- Directed by: Vsevolod Pudovkin Nikolai Shpikovsky [ru]
- Written by: Nikolai Shpikovsky
- Cinematography: Anatoli Golovnya
- Edited by: Vsevolod Pudovkin
- Music by: Roger White
- Production company: Mezhrabpom-Russ
- Release date: 21 December 1925;
- Running time: 28 minutes
- Country: Soviet Union
- Languages: Silent film with Russian intertitles

= Chess Fever =

1925 Russian film

Chess Fever (Шахматная горячка) is a 1925 Soviet silent comedy film directed by Vsevolod Pudovkin and Nikolai Shpikovsky. Chess Fever is a comedy about the Moscow 1925 chess tournament, made by Pudovkin during the pause in the filming of Mechanics of the Brain.

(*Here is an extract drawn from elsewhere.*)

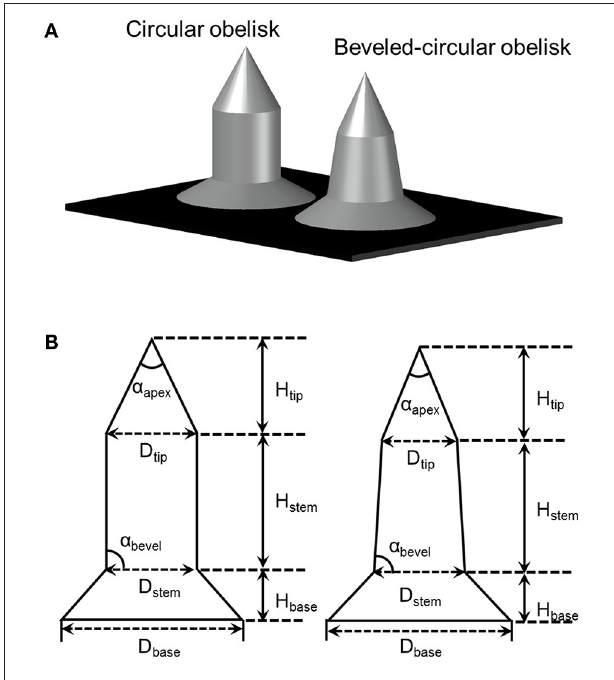
FIGURE 2 | (A) Illustration of obelisk-type microneedles. (B) Dimension parameters of circular (left) and beveled-circular (right) obelisks.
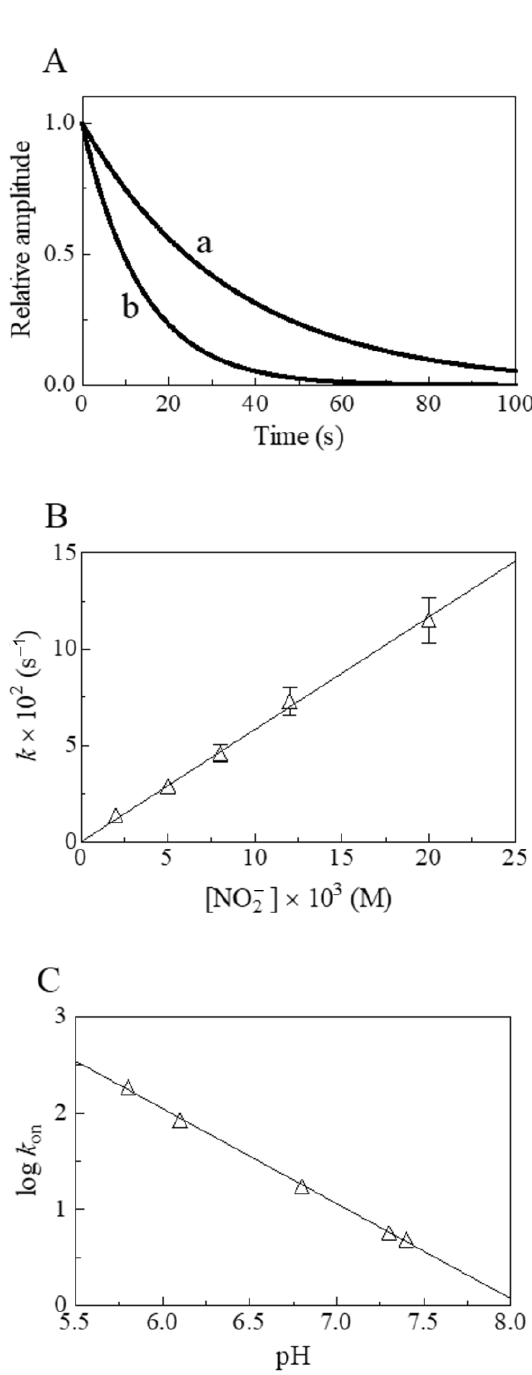
Figure 4. Nitrite reductase activity of Hs -Nb(II) at 20.0 ◦ C. ( A ) Normalized averaged time courses for the NO 2 − -mediated conversion of Hs -Nb(II) to Hs -Nb(II)-NO at pH 7.3 in the presence of 5.0 × 10 − 3 M (trace a) and 1.2 × 10 − 2 M (trace b) NO 2 − . The time course analysis according to Equation (3) allowed the determination of the following values of k obs : 2.9 × 10 − 2 s − 1 (trace a) and 7.3 × 10 −2 s −1 (trace b). ( B ) Dependence of k obs on the NO 2 − concentration for Hs -Nb(II) nitrosylation at pH 7.3. The solid line was calculated according to Equation (4) using k on = 5.8 ± 0.6 M −1 s −1 . ( C ) pH-dependence of log k on for the NO 2 − -mediated conversion of Hs -Nb(II)-NO. The value of the slope of the continuous line is −0.99 ± 0.10. Where not shown, standard deviation is smaller than the symbol.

The film combines acted parts with actual footage from the tournament.

==Plot==

Chess Fever (1925)

In Moscow during the international chess tournament of 1925, the hero (Vladimir Fogel) and heroine (Anna Zemtsova) of the story are engaged to be married. Caught up in a society-wide chess fever, the hero forgets about his marital obligations and must beg for her forgiveness. As he kneels before his dismayed fiancée on a checkered cloth, the hero becomes distracted and starts to play chess. Enraged, the heroine throws his chess themed belongings out of the window and forces him to leave. Now separated, the heroine finds herself at a pharmacy, intending to obtain poison to kill herself. Meanwhile, the hero dejectedly sits on a bridge above a river, throwing what's left of his chess possessions into the water. Rather than throwing himself off the bridge as well, he realizes the importance of love and resolves to find the heroine and apologize. It is at this time that the heroine raises what she thinks is a vial of poison to her lips. However, she is stopped when she realizes that she was mistakenly given a chess piece by the distracted chemist. The heroine's distress is interrupted by World Chess Champion José Raúl Capablanca, who tells her that, in the company of a beautiful woman, he too hates chess. The two become friends and drive off as the hero arrives. The hero, with nothing left to do but return to chess, attends the tournament. Looking into the crowd, he is shocked to find his fiancée excitedly watching the game. He runs to her and the two embrace, united by their love for chess, and the film ends with them playing the game together.

==Cast==
- José Raúl Capablanca – the World Champion
- Vladimir Fogel – the hero
- Anna Zemtsova – the heroine
- Natalya Glan
- Zakhar Darevsky
- Boris Barnet
- Frank Marshall – himself (cameo)
- Richard Réti – himself (cameo)
- Carlos Torre Repetto – himself (cameo)
- Frederick Yates – himself (cameo)
- Ernst Grünfeld – himself (cameo)
- Mikhail Zharov – house painter
- Anatoly Ktorov – tram passenger
- Yakov Protazanov – chemist
- Yuli Raizman – chemist's assistant
- Ivan Koval-Samborsky – policeman
- Konstantin Eggert – chess shop owner
- Fedor Ozep – game spectator (uncredited)
- Sergei Komarov – grandfather (uncredited)

== Production ==

=== Development ===
Chess Fever is the directorial debut of Vsevolod Pudovkin, who had previously worked as a screenwriter, actor, and art director, and as an assistant to Lev Kuleshov. Pudovkin and Shpikovsky made this short silent comedy film in less than a month. It combines acted scenes with actual footage from the chess tournament occurring at this time and includes many cameos from Chess Champions and grandmasters. The film also features many Russian and Soviet film directors, such as Boris Barnet, Fedor Ozep, Yuli Raizman, and Yakov Protazanov.

== Cultural influence ==
Chess Fever influenced author Vladimir Nabokov's 1930 novel The Luzhin Defence, published in the United States as The Defense. There are parallels within the two works, such as the main characters' inward and outward dispositions and the central love story present in both. The hero in Chess Fever is similar to Aleksandr Ivanovich Luzhin, the protagonist in Nabokov's novel; both are oblivious and idiosyncratic in nature, with a similar attire of checkered clothing and high degree of self-absorption. They are overcome with their obsession of chess and have difficulty merging their romantic relationships with their love for chess. Pudovkin's short film is the basis for Nabokov's novel, which went on to be made into a film.